López Arnaiz avanza desgranando las diferentes capas de Lide, sus contradicciones y su sorpresa e indignación personal ante lo que va descubriendo de su hija. La gran interpretación de la actriz la ha llevado a conseguir el Goya mejor actriz protagonista.

Patricia López Arnaiz en Ane. Fuente: elcultural.com

Sin duda, su interpretación es el principal motivo para ver esta película. Pero Jone Laspiur, en su papel de Ane, tampoco se queda atrás. Tanto es así, que la joven actriz ha conseguido llevarse el Goya mejor actriz revelación. Laspiur no solo tiene la fuerza necesaria para este papel, también capta la vulnerabilidad de su personaje, llevando al espectador a empatizar con esta adolescente llena de contradicciones con su manera de pensar y su familia.

Ambas mujeres son personajes difíciles y llenos de matices, los cuales no son explotados del todo y tardan mucho en salir, dando en un primer momento una sensación de tópico, hasta que las interpretaciones logran sacar las distintas caras.

Jone Laspiur en Ane. Fuente: filmfilicos.com

La decisión de su director, David Pérez Sañudo, nominado a mejor dirección novel y ganador del goya mejor guion adaptado, de convertir la película en un drama familiar es efectiva cuando la trama gira en esa dirección, pero sufre y deja una sensación vacía cuando se acerca hacia el suspense o el retrato social.

Esto provoca que, aunque el contexto social complementa muy bien con la historia, este desaparece por momentos, dejando cabida a otros temas, como el aborto, que no son tratados con suficiente profundidad.
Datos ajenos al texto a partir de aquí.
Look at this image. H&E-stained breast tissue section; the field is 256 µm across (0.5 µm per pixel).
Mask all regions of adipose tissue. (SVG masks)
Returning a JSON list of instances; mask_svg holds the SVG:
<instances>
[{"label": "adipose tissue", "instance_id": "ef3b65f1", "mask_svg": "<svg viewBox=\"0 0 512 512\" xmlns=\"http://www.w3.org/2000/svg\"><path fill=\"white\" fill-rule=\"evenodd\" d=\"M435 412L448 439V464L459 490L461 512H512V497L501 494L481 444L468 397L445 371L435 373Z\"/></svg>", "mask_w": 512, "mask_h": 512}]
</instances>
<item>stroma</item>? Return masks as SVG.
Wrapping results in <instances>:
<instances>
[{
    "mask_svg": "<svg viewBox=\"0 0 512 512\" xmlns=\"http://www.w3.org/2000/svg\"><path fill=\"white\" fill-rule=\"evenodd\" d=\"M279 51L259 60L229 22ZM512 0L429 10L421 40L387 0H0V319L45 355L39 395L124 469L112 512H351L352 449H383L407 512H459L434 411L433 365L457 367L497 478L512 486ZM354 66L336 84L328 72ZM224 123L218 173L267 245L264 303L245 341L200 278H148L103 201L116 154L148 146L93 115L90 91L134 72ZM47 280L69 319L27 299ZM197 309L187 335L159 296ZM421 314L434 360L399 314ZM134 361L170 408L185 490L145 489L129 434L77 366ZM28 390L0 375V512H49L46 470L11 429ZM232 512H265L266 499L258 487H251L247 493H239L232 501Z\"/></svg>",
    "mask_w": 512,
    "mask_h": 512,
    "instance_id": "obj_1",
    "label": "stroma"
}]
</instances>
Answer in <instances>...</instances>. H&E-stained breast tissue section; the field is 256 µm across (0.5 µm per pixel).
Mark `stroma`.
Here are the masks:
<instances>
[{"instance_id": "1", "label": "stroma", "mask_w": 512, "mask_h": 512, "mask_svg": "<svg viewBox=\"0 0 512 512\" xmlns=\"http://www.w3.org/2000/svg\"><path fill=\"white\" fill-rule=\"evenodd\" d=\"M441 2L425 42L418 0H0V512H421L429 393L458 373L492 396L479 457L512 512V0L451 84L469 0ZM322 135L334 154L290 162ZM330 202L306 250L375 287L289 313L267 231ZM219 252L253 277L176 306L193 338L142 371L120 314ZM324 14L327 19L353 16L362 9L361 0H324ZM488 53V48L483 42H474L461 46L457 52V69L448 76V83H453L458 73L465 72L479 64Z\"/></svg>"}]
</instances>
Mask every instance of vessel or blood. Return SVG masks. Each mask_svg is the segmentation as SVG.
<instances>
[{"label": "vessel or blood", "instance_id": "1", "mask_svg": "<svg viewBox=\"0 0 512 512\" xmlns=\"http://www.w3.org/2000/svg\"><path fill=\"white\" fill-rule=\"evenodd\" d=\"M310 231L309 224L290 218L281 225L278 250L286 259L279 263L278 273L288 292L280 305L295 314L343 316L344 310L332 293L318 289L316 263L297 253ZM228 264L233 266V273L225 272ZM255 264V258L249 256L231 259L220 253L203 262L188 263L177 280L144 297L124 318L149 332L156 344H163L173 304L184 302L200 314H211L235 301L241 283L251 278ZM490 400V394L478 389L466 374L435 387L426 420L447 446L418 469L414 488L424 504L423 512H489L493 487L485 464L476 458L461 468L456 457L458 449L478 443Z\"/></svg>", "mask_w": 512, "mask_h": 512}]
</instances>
También hay cierta desdibujación del resto de personajes, para dar protagonismo a la relación a las protagonistas, lo que provoca no entender del todo al resto de la familia o a los grupos de protestas de Ane.

Pero esta decisión, provoca generar momentos dramáticos de gran calidad, donde la cámara, aunque sea extraña su posición en un principio, ayuda a profundizar en los sentimientos de los personajes, y por tanto incita al lucimiento de las actrices.

La escena del baño, del reencuentro o el final mismamente tienen un punto de vista algo distinto a lo que estamos acostumbrados, pero que son muy eficaces. Aunque también, hay periodos totalmente borrosos como el viaje a Francia, al igual que existe un cierto alargamiento en algunas escenas, que no ayudan al ritmo de la película.

Fragmento de Ane. Fuente: elcorreo.com

Se podría decir que Ane es un buen drama familiar con unas grandes interpretaciones protagonistas y un breve retrato de la situación conflictiva en el País Vasco en los últimos años. Pese a su falta de ritmo en ocasiones y la falta de empatía en ciertos momentos por parte del espectador, su tramo final es potente y cuenta con una dirección que consigue una serie de escenas de enorme calado.

Valoración de la película

Puntuación: 3.5 de 5.

Dos grandes interpretaciones que dan profundidad y humanidad a un relato que en ocasiones se haya algo falto de ritmo y dirección.